What Has Gone Wrong?

Kline et al (2020) consider that at an assessment by a clinician is supposed to: a) provide a credible rationale for the proposed treatment b)  detail the efficacy of the envisaged treatment and c) ensure that the clients preferences are acknowledged. IAPT’ assessments fail on all counts, taking these in turn:

a. If the problem is ill-defined e.g low mood/stress it is not clear what rationale should be presented. It is doubtful that a 30-45 minute telephone conversation can provide sufficient space to define the primary problem and other problems/disorders that may complicate treatment. Initial assessments  of patients for randomised controlled trials of psychological interventions are typically 90 mins plus, if this is the time deemed necessary to reliably diagnose a patient by a highly trained clinician, how can a much less trained PWP do it in less than half the time? Under time pressure a PWP may consider providing a credible rationale is part of treatment not assessment and in such circumstances it becomes more likely that a client will default. 
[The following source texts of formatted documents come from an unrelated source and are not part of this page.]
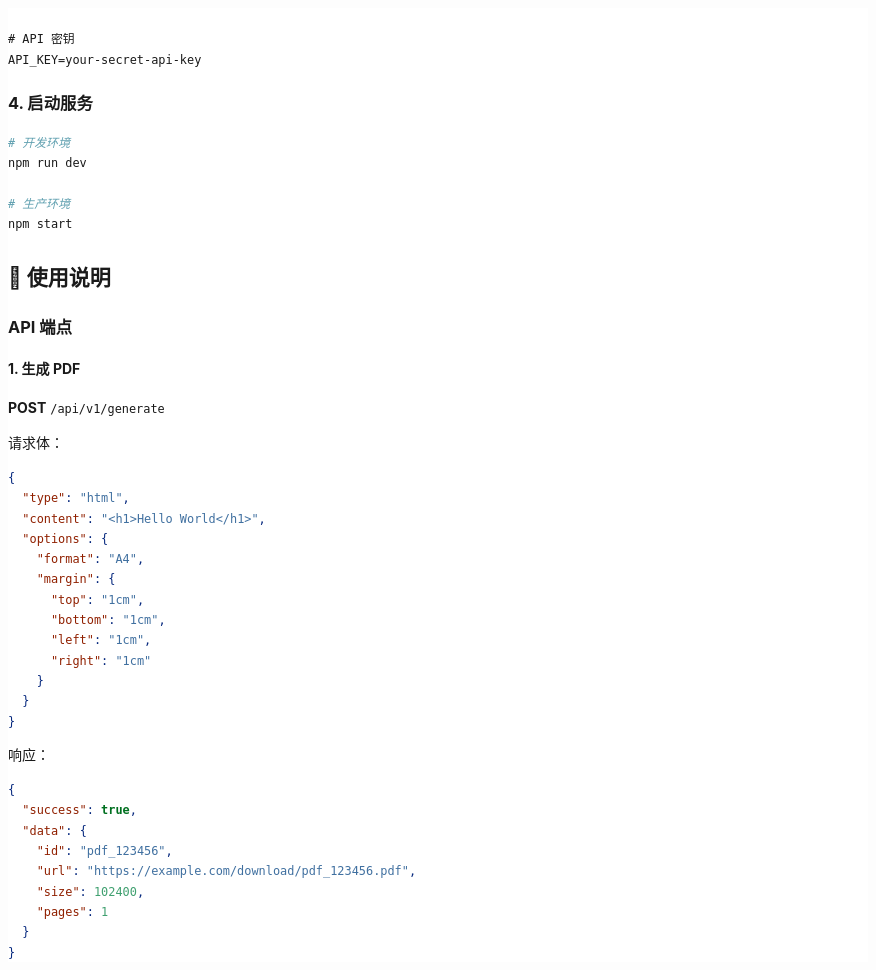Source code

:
 ```env

# API 密钥
API_KEY=your-secret-api-key
```

### 4. 启动服务

```bash
# 开发环境
npm run dev

# 生产环境
npm start
```

## 📖 使用说明

### API 端点

#### 1. 生成 PDF

**POST** `/api/v1/generate`

请求体：
```json
{
  "type": "html",
  "content": "<h1>Hello World</h1>",
  "options": {
    "format": "A4",
    "margin": {
      "top": "1cm",
      "bottom": "1cm",
      "left": "1cm",
      "right": "1cm"
    }
  }
}
```

响应：
```json
{
  "success": true,
  "data": {
    "id": "pdf_123456",
    "url": "https://example.com/download/pdf_123456.pdf",
    "size": 102400,
    "pages": 1
  }
}
```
b. How often do PWPs present clients with evidence on the efficacy of an intervention? Take for example, computer assisted CBT, does the therapist tell the client that only 7 out of 48 of NHS recommended e-therapies have been subjected to randomised controlled trials, ( see Simmonds-buckley et al J Med Internet Res 2020;22(10):e17049) doi: 10.2196/170490 and even in these a gold standard semi-structured diagnostic interview conducted by a blind assessor was not use to determine diagnostic status post treatment, i.e there was no determination of the proportion of clients who were back to their old self after treatment and for how long. Further the e-therapies had average dropout rates of 31%.  They are not evidence based treatments in the way the NICE recommended high intensity treatments are. But approximately three quarters Of IAPT interventions (73%) are low intensity first, with 4% stepped up to high intensity and 20% in total receiving a high intensity intervention Davis A, Smith T, Talbot J, et al. Evid Based Ment Health 2020;23:8–14. doi:10.1136/ebmental-2019-300133

c. Client’s preferences are a predictor of engagement in treatment, but how often is a client given a choice between a low intensity intervention and a high intensity intervention. If both options are juxtaposed choice is likely skewed by informing the client that the high intensity intervention has a much longer waiting time.

Defining A Dropout

The generally accepted definition of a dropout is attending less than 7 sessions [see Kline et al (2020) https://doi.org/10.1016/j.brat.2020.103750], it is held that clients attending below this number will have had a sub-therapeutic dose of treatment and are therefore unlikely to respond]. Applying this metric to IAPT’s dataset is difficult as they only report data for those who complete 2 or more sessions and for which the average number of sessions attended is 6, thus the likely dropout rate from IAPT treatment, as most would understand the term, is about 75%.  But IAPT has developed its’ own definition of a completer as one who attends 2 or more sessions. This strange definition serves only to muddy the waters on its haemorrhaging of clients. It makes no sense to continue to fund IAPT without an independent  government inquiry into its’ modus operandi.

 

An Alternative Way Forward

Such has been the marketing power of IAPT over the last decade, that professional organisations such as the British Association for Behavioural and Cognitive Psychotherapies (BABCP) and the British Psychological Society (BPS) have sat mesmerised, as the Services fellow travellers have dominated accreditation and training.     In ‘Simply Effective Cognitive Behaviour Therapy’  published in (2009) by Routledge, I detailed a very different way of delivering services, that represents a faithful translation of the CBT treatments delivered in the randomised controlled trials (rcts) for depression and the anxiety disorders. Unfortunately it is IAPT’s fundamentalist translation of the rcts that has held sway and has brooked no debate either in journals or at Conferences.